PROVIDED TEXT –

>> Start

That was the case for most of those fighting throughout WWII on both sides, not just on D-Day. The book walks readers through the nitty gritty of warfare, from French citizens who woke up the morning of June 6 to find an armada parked a mile off the Normandy beaches to a German infantryman who tragically had to leave his friend to die.

Some perspectives detail the typical horrors of war, while others highlight stories many have never heard. 

“One of my favorite stories was this guy, William Hanna, with the Hampshire regiment, who saw German soldiers trying to surrender, and were shot — they realized that it was the SS shooting them,” Jones said. “These British soldiers were really appalled at the fact that the German SS were killing their own soldiers. The British saw the basic German soldiers as kind of like them. They’re conscripted, they’re doing their job. When it’s over, it’s over.”

Jones believes every point of view from the more than 2 million WWII veterans deserves to be told. That’s why he kept the input from the many archived interviews close to how the WWII veterans explained things at the time, only editing for clarity. 

He struggled with a touch of imposter syndrome while writing the book. He’s deployed to Iraq and Afghanistan and knows what it’s like to lose a friend in combat along with many other aspects of war. But he feels his own experiences pale in comparison to what the Greatest Generation accomplished, especially on D-Day.

“As much as there is that sense of, do I deserve this opportunity? It’s like, I have this opportunity, and that means I’m going to give it everything that I’ve got, and if it doesn’t live up to what it should be, it’s not going to be for lack of trying,” Jones said. 

“D-Day: The Unheard Tapes” is not available in America in print yet, but those interested can find the audiobook on Spotify Premium and the e-book via Amazon Kindle.

>> End

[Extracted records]
>> Start

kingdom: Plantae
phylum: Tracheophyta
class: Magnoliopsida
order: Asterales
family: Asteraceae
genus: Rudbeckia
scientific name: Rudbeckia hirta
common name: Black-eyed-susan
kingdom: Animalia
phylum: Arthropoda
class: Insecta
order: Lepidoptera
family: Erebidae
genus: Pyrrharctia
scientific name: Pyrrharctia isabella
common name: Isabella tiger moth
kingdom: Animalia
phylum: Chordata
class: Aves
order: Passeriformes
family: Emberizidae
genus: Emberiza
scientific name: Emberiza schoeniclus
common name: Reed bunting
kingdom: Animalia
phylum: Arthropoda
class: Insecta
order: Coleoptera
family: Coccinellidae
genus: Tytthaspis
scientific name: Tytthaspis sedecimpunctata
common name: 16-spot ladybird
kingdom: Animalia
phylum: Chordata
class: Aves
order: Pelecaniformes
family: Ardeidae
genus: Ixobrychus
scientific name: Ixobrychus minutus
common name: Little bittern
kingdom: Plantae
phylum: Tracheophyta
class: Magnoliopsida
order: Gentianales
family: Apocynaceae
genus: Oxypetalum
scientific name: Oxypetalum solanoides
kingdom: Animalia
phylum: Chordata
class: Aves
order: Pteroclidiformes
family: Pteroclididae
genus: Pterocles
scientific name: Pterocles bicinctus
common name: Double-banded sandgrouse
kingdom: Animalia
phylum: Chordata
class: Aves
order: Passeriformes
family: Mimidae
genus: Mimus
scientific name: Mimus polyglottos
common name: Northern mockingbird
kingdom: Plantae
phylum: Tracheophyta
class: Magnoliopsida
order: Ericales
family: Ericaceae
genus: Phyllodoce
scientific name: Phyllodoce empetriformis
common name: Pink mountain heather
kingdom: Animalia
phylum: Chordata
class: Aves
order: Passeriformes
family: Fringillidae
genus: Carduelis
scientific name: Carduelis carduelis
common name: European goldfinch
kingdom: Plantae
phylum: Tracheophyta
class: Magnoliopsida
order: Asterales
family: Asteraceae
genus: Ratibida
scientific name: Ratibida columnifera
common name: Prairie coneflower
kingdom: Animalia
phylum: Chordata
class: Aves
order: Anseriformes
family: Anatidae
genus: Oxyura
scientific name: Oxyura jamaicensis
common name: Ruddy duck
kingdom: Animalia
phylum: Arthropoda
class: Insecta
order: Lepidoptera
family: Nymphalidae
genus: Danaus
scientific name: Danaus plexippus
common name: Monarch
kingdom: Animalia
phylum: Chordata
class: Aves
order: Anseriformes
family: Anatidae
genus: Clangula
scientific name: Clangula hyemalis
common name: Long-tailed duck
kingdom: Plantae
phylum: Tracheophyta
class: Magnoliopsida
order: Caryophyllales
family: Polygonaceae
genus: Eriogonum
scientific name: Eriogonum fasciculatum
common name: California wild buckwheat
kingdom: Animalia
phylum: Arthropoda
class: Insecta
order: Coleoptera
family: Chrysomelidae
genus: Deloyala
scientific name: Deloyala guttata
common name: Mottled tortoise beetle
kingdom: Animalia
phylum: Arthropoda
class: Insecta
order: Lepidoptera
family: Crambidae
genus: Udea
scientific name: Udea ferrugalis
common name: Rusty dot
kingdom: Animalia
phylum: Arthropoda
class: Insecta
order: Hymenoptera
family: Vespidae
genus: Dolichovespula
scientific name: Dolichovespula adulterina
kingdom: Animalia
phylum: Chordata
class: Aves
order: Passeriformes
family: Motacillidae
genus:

>> End

REQUIREMENTS –
a – Set down the part of the D-Day book article starting at "Jones believes every" and ending at "especially on D-Day.".
b – According to the D-Day book article, which regiment was William Hanna with?
The rows above are separate material, apart from the D-Day book article.

EXERCISE RESULTS –
a –
Jones believes every point of view from the more than 2 million WWII veterans deserves to be told. That’s why he kept the input from the many archived interviews close to how the WWII veterans explained things at the time, only editing for clarity. 

He struggled with a touch of imposter syndrome while writing the book. He’s deployed to Iraq and Afghanistan and knows what it’s like to lose a friend in combat along with many other aspects of war. But he feels his own experiences pale in comparison to what the Greatest Generation accomplished, especially on D-Day.

b – The Hampshire regiment.